HALIFAX, Canada — The Pentagon is moving out on implementing some of the suggestions of its all-star board of thought leaders in science and commercial tech, but the pace of change is still slow compared to the commercial sector, Google’s top executive said Saturday.

Speaking at the Halifax International Security Forum, Eric Schmidt, chair of Google parent company Alphabet and head of the Defense Innovation Advisory Board, said the Defense Department is taking the board’s advice seriously and making progress — albeit not as quickly as he would like to see.

“I’m told that the Defense Department is moving at lightning speed on some of our recommendations,” he said. “So, good job. Their definition of lightning speed and my definition of lightning speed might not agree, but they’re working hard on it. We have a lot of support from [Defense Secretary] Gen. [Jim] Mattis and the team.”

Since Schmidt took over the Defense Innovation Advisory Board in 2016, the Alphabet exec has been vocal about the Pentagon’s need to rapidly adopt technologies such as artificial intelligence and machine learning, as well as create positions within the department to emphasize innovation.

While it’s been difficult to chart exactly how many of the board’s suggestions have been adopted by the Pentagon, Schmidt pointed to two areas as examples of progress.

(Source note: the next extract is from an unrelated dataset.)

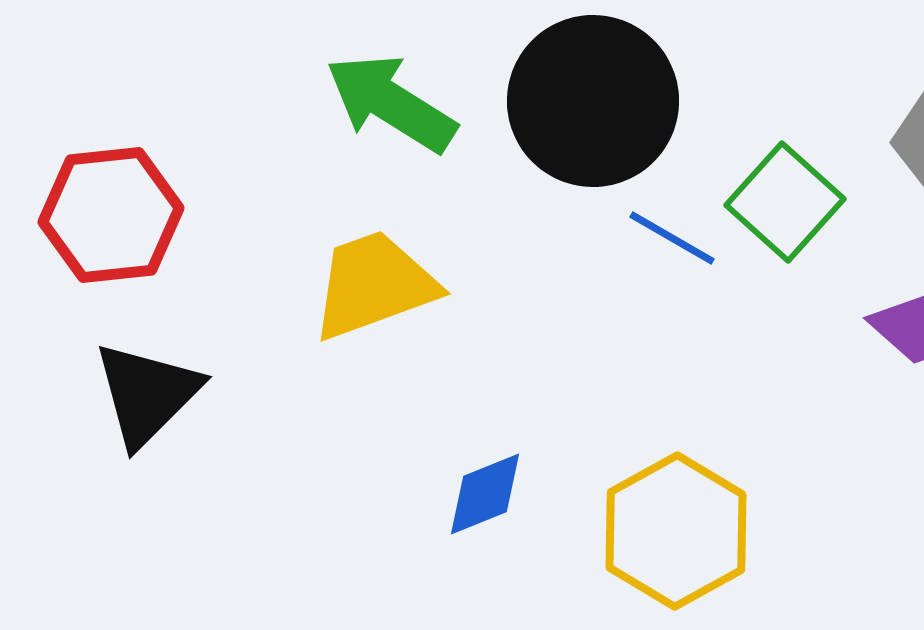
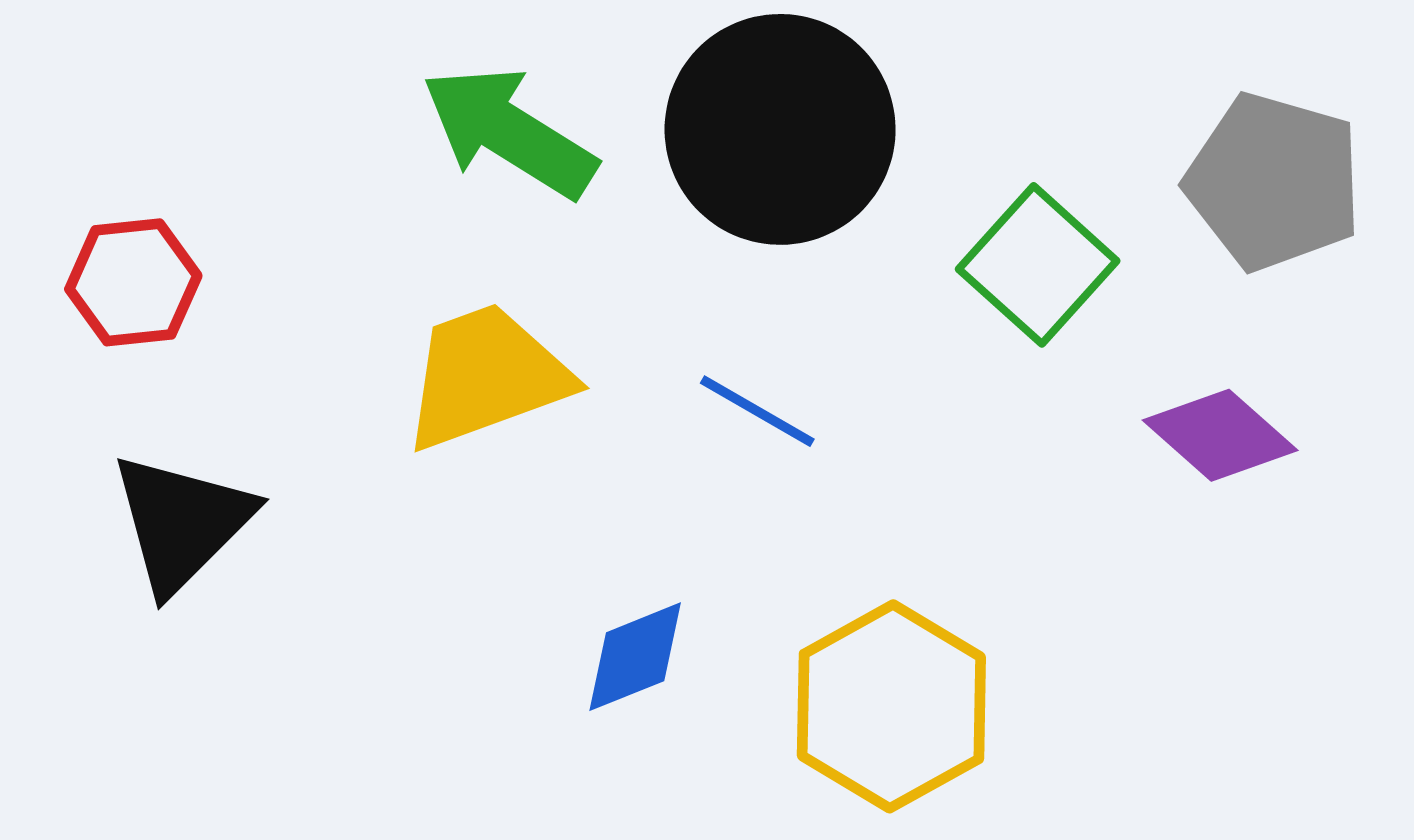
red hexagon: (111, 215) -> (133, 282), size x0.7
blue line: (672, 238) -> (757, 411), moved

First, each of the U.S. military services is creating a working group that will interface with the advisory board, giving the services a closer tie to top leaders from Silicon Valley that could help influence how and what they acquire, he said.

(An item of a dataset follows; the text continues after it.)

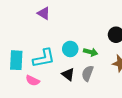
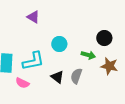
cyan circle: (70, 49) -> (59, 44), moved
green arrow: (91, 52) -> (88, 55), moved

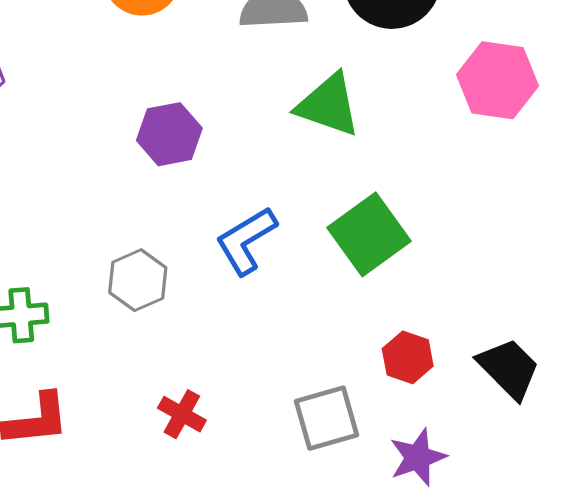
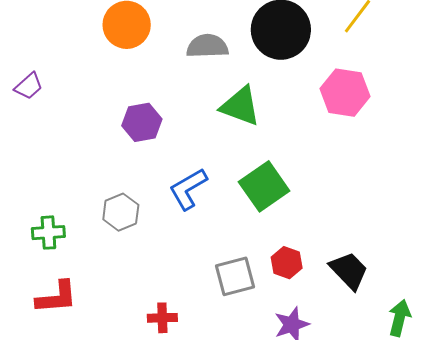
red cross: (182, 414) -> (162, 318), moved, turned -32
gray square: (326, 418) -> (235, 276), moved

Secondly, the Pentagon is intensifying its interest in automation, especially in terms of using automated systems to cut down on workload.

“I think it’s true of all of the governments and soldiers here — they spend an awful lot of time looking at things, and a lot of that can be automated. And that frees up the soldiers, airmen, so forth and so on to work on higher tasks,” he said.

Although Schmidt did not provide details about the board’s influence on how the military thinks about automation, the technology has become an increasingly hot topic over the past year.

For instance, the military has begun to use DevOps software development, which uses automation to help test code more rapidly, in programs such as the Air Force’s OCX effort — which will field new ground stations for next-generation GPS satellites — and the Air Operations Center’s Pathfinder project.

At the Defense News conference in September, Kenneth Bray, the Air Force’s acting associate deputy chief of staff for intelligence, surveillance and reconnaissance, said it will be critical for the service to incorporate automation and machine learning in order to enable analysts to make connections and identify threats more quickly.